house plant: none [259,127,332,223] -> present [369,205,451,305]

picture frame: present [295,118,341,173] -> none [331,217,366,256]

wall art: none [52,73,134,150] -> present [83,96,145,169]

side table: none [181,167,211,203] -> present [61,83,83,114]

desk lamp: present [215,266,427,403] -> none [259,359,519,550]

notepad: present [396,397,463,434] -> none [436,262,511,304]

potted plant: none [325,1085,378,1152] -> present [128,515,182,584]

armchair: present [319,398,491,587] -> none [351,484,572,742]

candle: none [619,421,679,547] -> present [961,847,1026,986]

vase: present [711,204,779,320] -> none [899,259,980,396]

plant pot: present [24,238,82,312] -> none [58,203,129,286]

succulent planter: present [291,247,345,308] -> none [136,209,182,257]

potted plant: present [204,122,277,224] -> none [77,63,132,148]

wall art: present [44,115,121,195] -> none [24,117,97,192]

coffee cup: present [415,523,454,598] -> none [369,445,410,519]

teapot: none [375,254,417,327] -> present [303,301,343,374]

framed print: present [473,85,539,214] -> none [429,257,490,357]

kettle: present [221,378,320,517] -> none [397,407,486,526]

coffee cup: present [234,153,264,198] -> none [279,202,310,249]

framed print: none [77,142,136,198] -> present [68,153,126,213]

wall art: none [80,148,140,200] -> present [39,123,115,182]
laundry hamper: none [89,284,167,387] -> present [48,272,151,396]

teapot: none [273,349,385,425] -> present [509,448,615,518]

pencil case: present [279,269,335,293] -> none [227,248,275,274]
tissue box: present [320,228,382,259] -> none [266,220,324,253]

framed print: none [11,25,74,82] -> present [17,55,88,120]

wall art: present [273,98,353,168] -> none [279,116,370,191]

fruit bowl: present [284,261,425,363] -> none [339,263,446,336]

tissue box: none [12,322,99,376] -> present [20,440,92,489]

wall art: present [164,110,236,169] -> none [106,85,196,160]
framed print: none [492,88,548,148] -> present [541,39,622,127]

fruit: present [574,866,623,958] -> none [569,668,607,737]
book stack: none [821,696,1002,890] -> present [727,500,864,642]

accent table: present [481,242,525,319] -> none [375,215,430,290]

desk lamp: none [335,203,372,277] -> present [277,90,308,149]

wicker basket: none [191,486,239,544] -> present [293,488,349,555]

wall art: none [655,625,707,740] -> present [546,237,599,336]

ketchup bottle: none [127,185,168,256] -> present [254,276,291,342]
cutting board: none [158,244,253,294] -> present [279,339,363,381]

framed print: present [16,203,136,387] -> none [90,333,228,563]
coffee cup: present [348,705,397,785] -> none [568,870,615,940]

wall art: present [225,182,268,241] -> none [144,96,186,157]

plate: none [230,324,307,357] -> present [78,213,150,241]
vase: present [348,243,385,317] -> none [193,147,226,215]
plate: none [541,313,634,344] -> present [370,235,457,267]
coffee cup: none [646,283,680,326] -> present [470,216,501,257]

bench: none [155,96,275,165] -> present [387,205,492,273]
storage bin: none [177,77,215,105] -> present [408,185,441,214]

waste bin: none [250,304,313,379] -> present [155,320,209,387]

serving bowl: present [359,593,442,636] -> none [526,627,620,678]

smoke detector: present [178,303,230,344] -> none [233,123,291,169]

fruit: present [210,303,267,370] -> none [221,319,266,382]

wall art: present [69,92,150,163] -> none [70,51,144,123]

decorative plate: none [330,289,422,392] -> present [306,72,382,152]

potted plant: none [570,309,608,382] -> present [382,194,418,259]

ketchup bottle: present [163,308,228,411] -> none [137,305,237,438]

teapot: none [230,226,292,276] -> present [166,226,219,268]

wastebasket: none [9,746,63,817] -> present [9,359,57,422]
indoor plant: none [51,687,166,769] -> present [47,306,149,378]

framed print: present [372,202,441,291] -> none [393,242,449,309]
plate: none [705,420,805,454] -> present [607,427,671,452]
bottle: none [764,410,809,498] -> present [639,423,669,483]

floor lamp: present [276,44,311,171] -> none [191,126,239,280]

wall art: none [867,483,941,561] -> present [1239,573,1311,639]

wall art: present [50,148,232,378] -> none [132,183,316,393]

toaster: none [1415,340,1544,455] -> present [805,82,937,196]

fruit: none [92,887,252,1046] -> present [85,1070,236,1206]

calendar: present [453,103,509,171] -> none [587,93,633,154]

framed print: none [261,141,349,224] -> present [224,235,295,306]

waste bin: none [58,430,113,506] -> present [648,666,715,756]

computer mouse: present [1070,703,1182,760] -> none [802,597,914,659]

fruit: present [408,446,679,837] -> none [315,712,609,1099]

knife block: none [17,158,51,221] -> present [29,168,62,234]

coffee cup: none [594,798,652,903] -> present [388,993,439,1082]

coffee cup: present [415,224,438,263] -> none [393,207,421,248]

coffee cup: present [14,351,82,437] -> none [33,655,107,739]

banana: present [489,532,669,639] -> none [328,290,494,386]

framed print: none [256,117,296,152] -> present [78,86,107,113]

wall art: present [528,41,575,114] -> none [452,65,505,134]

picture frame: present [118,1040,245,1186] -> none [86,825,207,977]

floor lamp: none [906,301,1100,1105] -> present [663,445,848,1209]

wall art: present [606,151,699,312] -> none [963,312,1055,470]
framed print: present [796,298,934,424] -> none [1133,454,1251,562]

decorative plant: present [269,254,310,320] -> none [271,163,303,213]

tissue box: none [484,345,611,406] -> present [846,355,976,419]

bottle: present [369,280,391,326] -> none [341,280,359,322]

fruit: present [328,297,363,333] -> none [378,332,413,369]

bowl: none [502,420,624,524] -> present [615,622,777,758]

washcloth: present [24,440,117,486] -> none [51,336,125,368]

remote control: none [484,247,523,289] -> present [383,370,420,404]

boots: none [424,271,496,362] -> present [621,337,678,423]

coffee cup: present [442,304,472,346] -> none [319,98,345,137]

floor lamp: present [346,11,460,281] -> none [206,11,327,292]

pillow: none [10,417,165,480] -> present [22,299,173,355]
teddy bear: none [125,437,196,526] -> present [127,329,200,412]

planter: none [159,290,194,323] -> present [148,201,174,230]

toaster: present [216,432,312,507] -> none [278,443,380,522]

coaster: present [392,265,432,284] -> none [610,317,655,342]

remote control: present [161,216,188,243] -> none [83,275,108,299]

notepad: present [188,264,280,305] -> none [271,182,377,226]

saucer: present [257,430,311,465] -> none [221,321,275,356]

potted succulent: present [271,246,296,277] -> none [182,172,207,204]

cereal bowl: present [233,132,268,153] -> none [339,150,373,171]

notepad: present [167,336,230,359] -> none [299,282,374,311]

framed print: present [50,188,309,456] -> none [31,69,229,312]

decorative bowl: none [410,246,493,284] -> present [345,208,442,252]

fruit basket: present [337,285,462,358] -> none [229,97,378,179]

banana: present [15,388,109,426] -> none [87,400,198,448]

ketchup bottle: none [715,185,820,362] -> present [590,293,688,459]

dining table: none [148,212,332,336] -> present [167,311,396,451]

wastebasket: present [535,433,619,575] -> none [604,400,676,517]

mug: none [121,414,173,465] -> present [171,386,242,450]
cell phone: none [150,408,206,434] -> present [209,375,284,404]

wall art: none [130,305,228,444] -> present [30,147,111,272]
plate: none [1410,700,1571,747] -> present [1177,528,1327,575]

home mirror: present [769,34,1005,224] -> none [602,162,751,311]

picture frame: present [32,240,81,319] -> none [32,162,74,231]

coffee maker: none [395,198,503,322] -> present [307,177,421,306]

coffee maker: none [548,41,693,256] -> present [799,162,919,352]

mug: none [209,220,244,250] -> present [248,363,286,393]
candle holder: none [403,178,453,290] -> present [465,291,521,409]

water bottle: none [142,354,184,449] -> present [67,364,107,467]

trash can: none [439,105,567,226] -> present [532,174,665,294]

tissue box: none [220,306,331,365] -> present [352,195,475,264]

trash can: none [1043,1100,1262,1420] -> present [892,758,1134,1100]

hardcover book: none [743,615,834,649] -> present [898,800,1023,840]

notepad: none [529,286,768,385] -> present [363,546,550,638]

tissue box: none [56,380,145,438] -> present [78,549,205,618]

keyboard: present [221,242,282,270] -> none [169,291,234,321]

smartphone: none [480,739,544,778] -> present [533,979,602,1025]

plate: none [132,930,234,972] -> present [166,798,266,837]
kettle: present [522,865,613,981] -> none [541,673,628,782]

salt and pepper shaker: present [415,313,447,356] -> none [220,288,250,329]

-=-=-=-=-

#### Task to carry out
Collect each line above holding the string "table".

#### Expected answer
side table: none [181,167,211,203] -> present [61,83,83,114]
accent table: present [481,242,525,319] -> none [375,215,430,290]
dining table: none [148,212,332,336] -> present [167,311,396,451]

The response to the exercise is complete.